According to Behnam Pourdeyhimi, the director of the Nonwovens Institute at North Carolina State University, the current wait for a machine that can produce the melt-blown polypropylene used in N95 respirators is about 14 months. The technology for the machines was developed in the United States, but these days, Pourdeyhimi says, aside from a small manufacturer in Florida and a sprinkling of others in Europe and China, German companies enjoy a near monopoly, simply because their machines are so good. The machines used to “convert” melt-blown into wearable PPE are somewhat easier to come by, he says, but 90% of them–both for N95s and for pleated surgical masks–are made in China.
However, recovering the ability to make machines that make PPE is not impossible, Pourdeyhimi says. He estimates the necessary investment to be in the tens of millions of dollars. It should be doable in months.
During World War II, President Franklin D. Roosevelt’s War Production Board famously redirected huge swaths of the American economy to make things the military needed. Factories contributing to the war effort jumped to the front of the line for scarce raw materials. “The entire capacity of the laundry industry will be devoted to war,” the board’s chairman announced in 1942: brass and steel would be conserved by putting an end to washing-machine production. Nylon was reserved for parachutes. Typewriter factories were converted to produce rifle barrels, while those that couldn’t went on making typewriters exclusively for the government.
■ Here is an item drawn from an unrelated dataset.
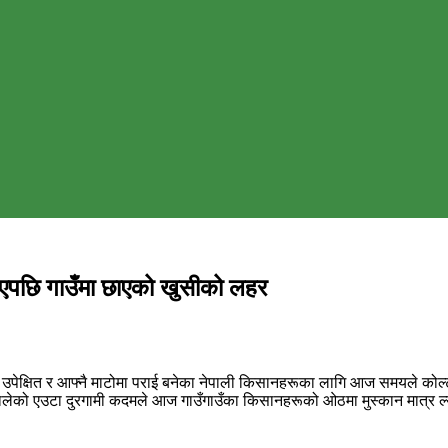
ाएपछि गाउँमा छाएको खुसीको लहर
देखि उपेक्षित र आफ्नै माटोमा पराई बनेका नेपाली किसानहरूका लागि आज समयले कोल
त्रमा चालेको एउटा दुरगामी कदमले आज गाउँगाउँका किसानहरूको ओठमा मुस्कान मात्र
Technology was put to work where it was most needed.
All through the spring of 2020, there were stories of vegetables being plowed under and manure ponds filled with fresh milk because the US lacked the proper packaging and processing infrastructure to convert cafeteria and wholesale food into products that could be sold in grocery stores–or even, perhaps, given away.
Even if individual firms are flexible today in ways they weren’t in the past–a consequence of the transformations Shih describes–the system as a whole cannot effectively pivot as it did during the last crisis of this scale. Though Trump did not create the decades-long decline in American manufacturing, that the president is–to say the least–no FDR is a not insignificant factor in America’s anemic response. Whatever credit Trump deserves for articulating the role of trade in weakening American manufacturing, he has managed to squander a generational opportunity to throw the weight of the federal government behind securing its vitality.
In recent months, the Trump administration has waved away the need for legislation aimed at “re-shoring,” arguing that a presidential charm offensive will be enough to awaken CEOs’ sense of patriotism. Clark doesn’t see it that way. “It’s all about where these companies make the most money,” he says. “‘If you want us to manufacture in the US, you’re gonna pay for it.'”
This year is the second time Clark has decided to retire. The first time, he lasted six months. He still bids on equipment every month or two. Why? “For my own entertainment. Because I’m crazy …” He pauses. “Because a peanut plant closed in Georgia and they have two 30,000-gallon propane tanks and I’ve got a buyer that wants them. So why not?”